> **Provided data**

-=-=-=-=-

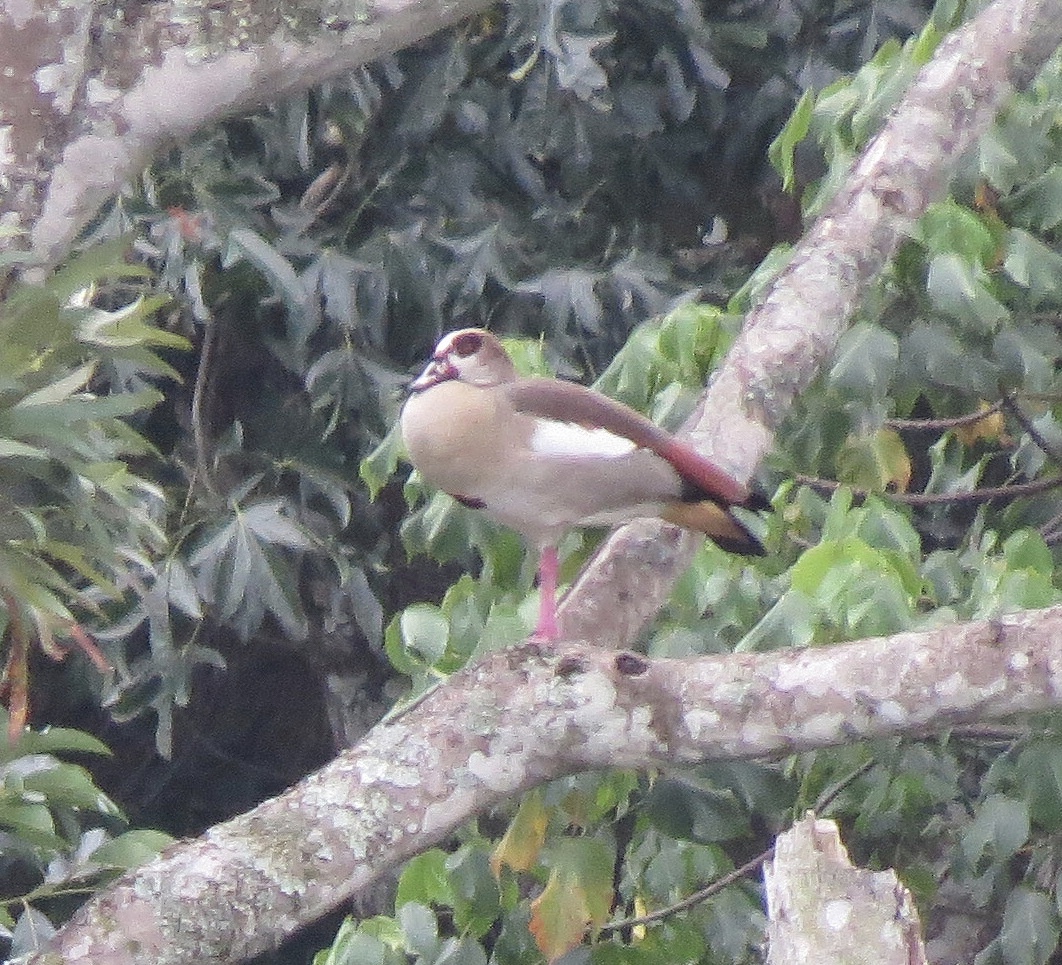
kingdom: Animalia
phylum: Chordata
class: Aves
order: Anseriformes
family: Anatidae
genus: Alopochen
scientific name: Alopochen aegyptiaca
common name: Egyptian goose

-=-=-=-=-

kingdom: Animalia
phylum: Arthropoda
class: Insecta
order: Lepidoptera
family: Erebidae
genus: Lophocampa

-=-=-=-=-

> **Exercise details**
Can you write out, word for word, the stretch of rows from the one containing "order: Anseriformes" through the one containing "common name: Egyptian goose", with both of those rows included and nothing else?

> **Solution**
order: Anseriformes
family: Anatidae
genus: Alopochen
scientific name: Alopochen aegyptiaca
common name: Egyptian goose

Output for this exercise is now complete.